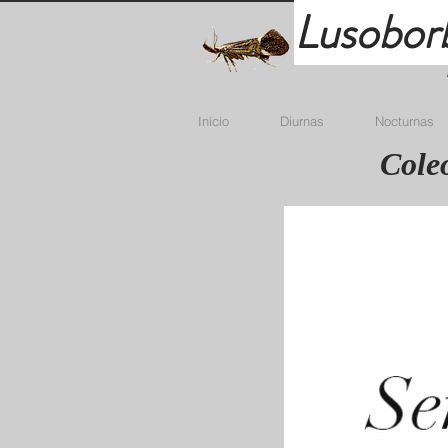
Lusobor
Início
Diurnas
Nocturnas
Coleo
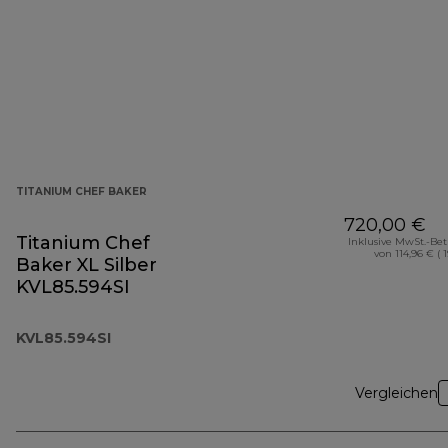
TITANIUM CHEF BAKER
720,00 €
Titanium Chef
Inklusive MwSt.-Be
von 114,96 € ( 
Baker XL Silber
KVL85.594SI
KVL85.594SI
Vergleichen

※

What this task involves: Repeat the rows above with each "KVL85.594SI" replaced by "KVL85.596SI", changing nothing else and leaving out the pictures.

Response area:
Lusobor
Início
Diurnas
Nocturnas
Coleo
TITANIUM CHEF BAKER
720,00 €
Titanium Chef
Inklusive MwSt.-Be
von 114,96 € ( 
Baker XL Silber
KVL85.596SI
KVL85.596SI
Vergleichen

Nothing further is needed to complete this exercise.